June 20, 2010
June 20, 2010
June 23, 2010
15.384.1 - 15.384.10
Developing an Open Ended Junior Level Laboratory Experience to Prepare Students for Capstone Design
A junior level Nanosystems Engineering open-ended laboratory course was developed to provide students with a common experience to enable them to be more effective in their capstone design course. Traditionally, the lecture and laboratory courses build specific technical skills that the students apply in the capstone experience. However, there is little transition between the highly defined problems provided in lecture and laboratory courses versus the open-ended project students are asked to solve in their capstone design course. The capstone design projects for the Nanosystems Engineering program is provided by faculty across a variety of disciplines. Therefore, it became evident that rather than expecting each faculty mentor to provide certain basic skills, a more effective approach would be to have all Nanosystems Engineering students to work on a smaller open-ended project in the last quarter of the Junior year to teach all the elements that they would need to apply more deeply in their capstone project the following year. The educational goal of this course is primarily to enhance the engineering design process (ABET 3c), however other educational goals include the development of: critical thinking skills/problem solving (ABET 3b); written/oral communication of results (ABET 3g); economics, safety and environmental considerations (ABET 3h); literature search approaches (ABET 3j); teamwork (ABET 3d); and analytical techniques (ABET 3k).

************

▶ **QUESTIONS TO ANSWER**
a: Transcribe the text read from the row below, line for line, and omit the picture from your answer.
b: Finish out the next part of the abstract above on the junior-level Nanosystems Engineering laboratory course, continuing from its final sentence.

************

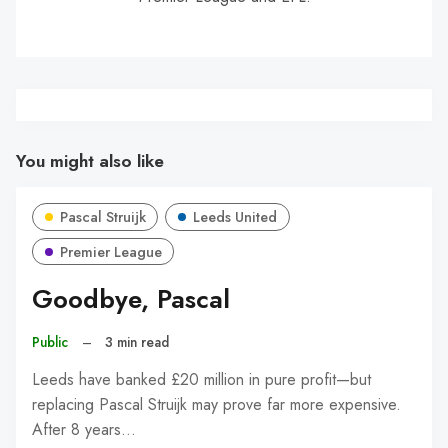
You might also like
Pascal Struijk
Leeds United
Premier League
Goodbye, Pascal
Public
–
3 min read
Leeds have banked £20 million in pure profit—but
replacing Pascal Struijk may prove far more expensive.
After 8 years…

************

▶ **EXPECTED RESULTS**
a:
You might also like
Pascal Struijk
Leeds United
Premier League
Goodbye, Pascal
Public
–
3 min read
Leeds have banked £20 million in pure profit—but
replacing Pascal Struijk may prove far more expensive.
After 8 years…

b:
This course presented in this paper is very different than the majority of nanotechnology laboratory courses that expose or demonstrate a wide variety of nanotechnology techniques. The junior level laboratory course focuses on a single process: requiring students to improve the process to manufacture CdSe nanoparticles. Students have performance objectives (control particle size and produce a narrow distribution) that they must balance with economics, safety, environmental, and manufacturability concerns. Students are taught literature searching techniques of both the patent and scientific literature. The students are shown the common structure of literature documents to enable them to extract the information necessary to plan their own experiments. Students work in teams of three or less in the course and provide weekly peer assessments of both time and impact of their progress. The students begin by justifying a process in the literature to focus on by comparing reported particle size performance with economics and safety/environmental concerns. The students conduct baseline experiments similar to the literature and then plan areas of process improvement by focusing on parameters that should provide the greatest economic impact (i.e. recycling or changing solvent, reducing reaction time, increasing batch concentration, etc.).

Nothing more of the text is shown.